I believe that what Joy found most offensive about this ad — and what many others have also spoken out against, including Elisabeth Hasselbeck — is the iconography as opposed to the words. The ad is a visual anthology of every stereotype of Mexican youth — head-scarf-wearing, gang-joining, border-busting, mug-shot-glaring, tattoo-flaunting ruffians. Contrast this with the shots of innocent young white kids in school, as the announcer notes that Reid voted against making English our national language twice. Officer, officer, come quick; they’re stealing our language from us!!
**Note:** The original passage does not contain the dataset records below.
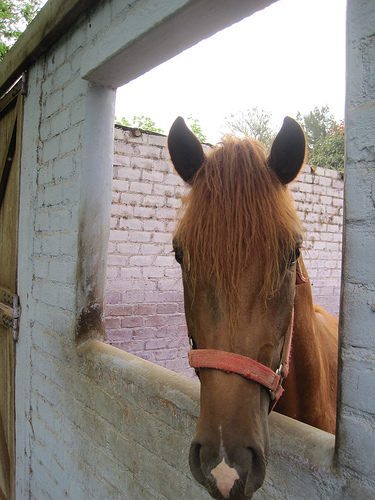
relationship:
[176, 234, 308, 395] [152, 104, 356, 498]
bride of horse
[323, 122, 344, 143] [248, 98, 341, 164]
flowers on bushes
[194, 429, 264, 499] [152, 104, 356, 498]
nose of horse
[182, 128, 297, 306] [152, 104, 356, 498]
hair of horse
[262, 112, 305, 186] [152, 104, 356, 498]
left ear of horse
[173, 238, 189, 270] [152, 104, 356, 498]
right eye of horse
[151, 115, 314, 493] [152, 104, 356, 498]
head of horse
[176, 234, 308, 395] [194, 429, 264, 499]
bride on nose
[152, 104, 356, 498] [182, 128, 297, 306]
horse has hair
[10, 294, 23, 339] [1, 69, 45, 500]
hinge of door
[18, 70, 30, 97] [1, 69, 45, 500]
hinge of door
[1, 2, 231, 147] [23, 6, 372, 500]
trees over wall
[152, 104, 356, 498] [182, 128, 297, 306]
horse with hair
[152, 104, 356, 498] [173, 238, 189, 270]
horse has right eye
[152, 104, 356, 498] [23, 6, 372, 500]
horse surrounded by wall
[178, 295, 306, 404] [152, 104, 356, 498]
bridle on horse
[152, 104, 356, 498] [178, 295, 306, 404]
horse with bridle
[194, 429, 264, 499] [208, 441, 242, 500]
nose with spot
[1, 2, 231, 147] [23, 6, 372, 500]
trees sticking up over wall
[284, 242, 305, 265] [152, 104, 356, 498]
left eye of horse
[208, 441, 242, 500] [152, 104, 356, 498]
spot on horse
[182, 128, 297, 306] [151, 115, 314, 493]
hair on head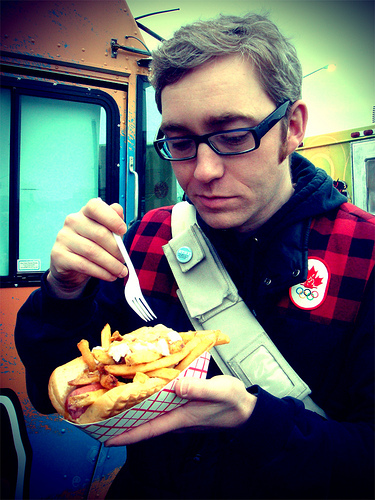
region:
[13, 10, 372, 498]
man eating food outdoors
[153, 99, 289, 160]
glasses with black frame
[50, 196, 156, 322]
white plastic fork in hand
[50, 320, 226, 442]
cardboard container of food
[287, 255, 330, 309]
fabric patch with emblem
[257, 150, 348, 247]
hood resting on shoulder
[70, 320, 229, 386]
pile of french fries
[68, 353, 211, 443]
red lines on white container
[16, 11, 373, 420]
strap across man's chest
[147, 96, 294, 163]
a man's black glasses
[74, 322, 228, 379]
french fries on a hotdog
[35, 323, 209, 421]
hotdog in a container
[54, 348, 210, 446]
paper container of food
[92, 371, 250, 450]
hand holding a container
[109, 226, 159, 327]
white plastic fork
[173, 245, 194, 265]
button on a strap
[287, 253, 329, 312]
patch with olympic logo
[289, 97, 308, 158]
man's left ear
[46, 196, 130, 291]
man's right hand holding the fork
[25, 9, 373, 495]
A man holding food in a cardboard carrier.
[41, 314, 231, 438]
A hot dog with french fries.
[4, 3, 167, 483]
A bus behind the man.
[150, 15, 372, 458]
The tan strap of a bag around the man.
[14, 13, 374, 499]
The man wears a coat with an Olympics symbol on it.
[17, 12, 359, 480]
The man is using a plastic fork to eat the food.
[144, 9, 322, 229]
The man is wearing glasses.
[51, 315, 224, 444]
The hot dog is in a red and white container.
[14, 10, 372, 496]
The man is looking down at the food in his hand.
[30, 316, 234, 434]
The container holds a hot dog and french fries.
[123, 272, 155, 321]
the tines on the fork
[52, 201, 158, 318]
man's hand holding fork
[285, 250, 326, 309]
Olympic logo on man's jacket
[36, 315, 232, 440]
Fries on top of a hotdog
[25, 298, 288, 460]
Man holding carton of food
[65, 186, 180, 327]
Man holding plastic fork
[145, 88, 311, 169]
Man wearing glasses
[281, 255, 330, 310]
Olympic patch on jacket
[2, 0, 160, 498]
Orange bus in the background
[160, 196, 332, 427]
Man wearing backpack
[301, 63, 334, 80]
Street lamp in the background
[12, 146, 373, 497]
Man wearing a jacket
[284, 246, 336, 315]
An Olympic patch.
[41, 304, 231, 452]
A hot dog with a lot of toppings.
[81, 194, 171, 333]
Plastic fork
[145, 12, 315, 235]
A man wearing glasses.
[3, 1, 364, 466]
Man standing next to a bus eating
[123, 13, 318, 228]
Man with long sideburns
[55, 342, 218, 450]
Paper food container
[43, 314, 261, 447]
Left hand holding food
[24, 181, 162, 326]
Righ hand holding a fork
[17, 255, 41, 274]
Sticker on a bus window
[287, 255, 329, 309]
white olympic patch with red border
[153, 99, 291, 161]
thick rimmed black eyeglasses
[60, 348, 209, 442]
red and white patterned paper food container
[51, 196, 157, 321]
hand holding white plastic disposable fork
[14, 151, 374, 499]
blue coat with red and black checks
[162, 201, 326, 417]
thick tan strap with blue button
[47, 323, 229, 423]
hot dog on bun covered with french fries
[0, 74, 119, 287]
two pane window with thick black frame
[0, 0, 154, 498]
orange and blue painted metal structure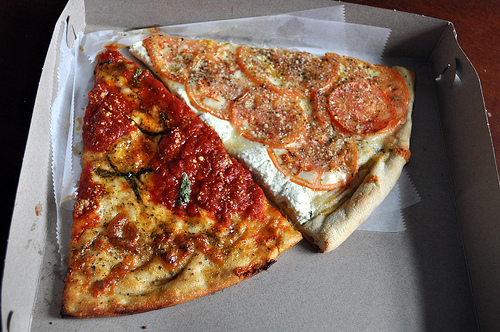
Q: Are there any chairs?
A: No, there are no chairs.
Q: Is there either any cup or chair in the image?
A: No, there are no chairs or cups.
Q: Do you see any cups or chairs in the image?
A: No, there are no chairs or cups.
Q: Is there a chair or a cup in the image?
A: No, there are no chairs or cups.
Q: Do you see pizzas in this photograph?
A: Yes, there is a pizza.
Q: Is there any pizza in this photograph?
A: Yes, there is a pizza.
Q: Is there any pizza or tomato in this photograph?
A: Yes, there is a pizza.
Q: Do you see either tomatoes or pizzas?
A: Yes, there is a pizza.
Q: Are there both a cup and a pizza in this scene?
A: No, there is a pizza but no cups.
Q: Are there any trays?
A: No, there are no trays.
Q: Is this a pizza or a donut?
A: This is a pizza.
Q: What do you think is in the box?
A: The pizza is in the box.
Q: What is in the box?
A: The pizza is in the box.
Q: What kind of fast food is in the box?
A: The food is a pizza.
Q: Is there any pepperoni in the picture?
A: Yes, there is pepperoni.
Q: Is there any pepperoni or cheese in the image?
A: Yes, there is pepperoni.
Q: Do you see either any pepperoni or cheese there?
A: Yes, there is pepperoni.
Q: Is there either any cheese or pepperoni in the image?
A: Yes, there is pepperoni.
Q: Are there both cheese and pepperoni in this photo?
A: Yes, there are both pepperoni and cheese.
The spot closes with a pronouncement that makes Harry Reid not just complicit in these waves of terror, but in favor of them: “Harry Reid. It’s clear whose side he’s on. And it’s not yours.”

The spot is so over-the-top that it crashes into parody. Angle has been bashing Reid on his immigration policies from the beginning, but I don’t think that’s driving her slim lead over Reid in the polls; the resentment against “Leader Reid,” as Obama calls him, is deeper than that, although Rasmussen calls the race a “toss-up.” I think the public has pretty much made up its mind on immigration, and a spot like this might actually win Reid some sympathy because it’s such a wicked assault, and does clearly cross the line into ethnic politics. If the spot dooms Angle to hell, it would be an ironic fate; better to be doomed to a life of eternal pain for something sinfully effective, or sexy and pleasurable.

In her rant, Behar called this a “Hitler Youth commercial” and that Angle is a “moron on top of being evil.” Of course, Behar is an entertainer, so she’s permitted — indeed encouraged — to use invective, to make invidious comparisons, to do whatever she has to do to get ratings and support her brand.

But the truth of the matter is that Sharron Angle is an entertainer as well — and the “Wave” commercial is her entertainment product. It’s designed for effect, like Behar’s assault. And like Behar, she uses shock to attract and connect with her audience, and trots out stereotypes to attack: grimy, thieving Mexicans vs. neat rows of obedient Hitler Youth. So both Behar and Angle are using entertainment values to manipulate their audiences, and we deserve better no matter who’s sitting in front of the coffee cup.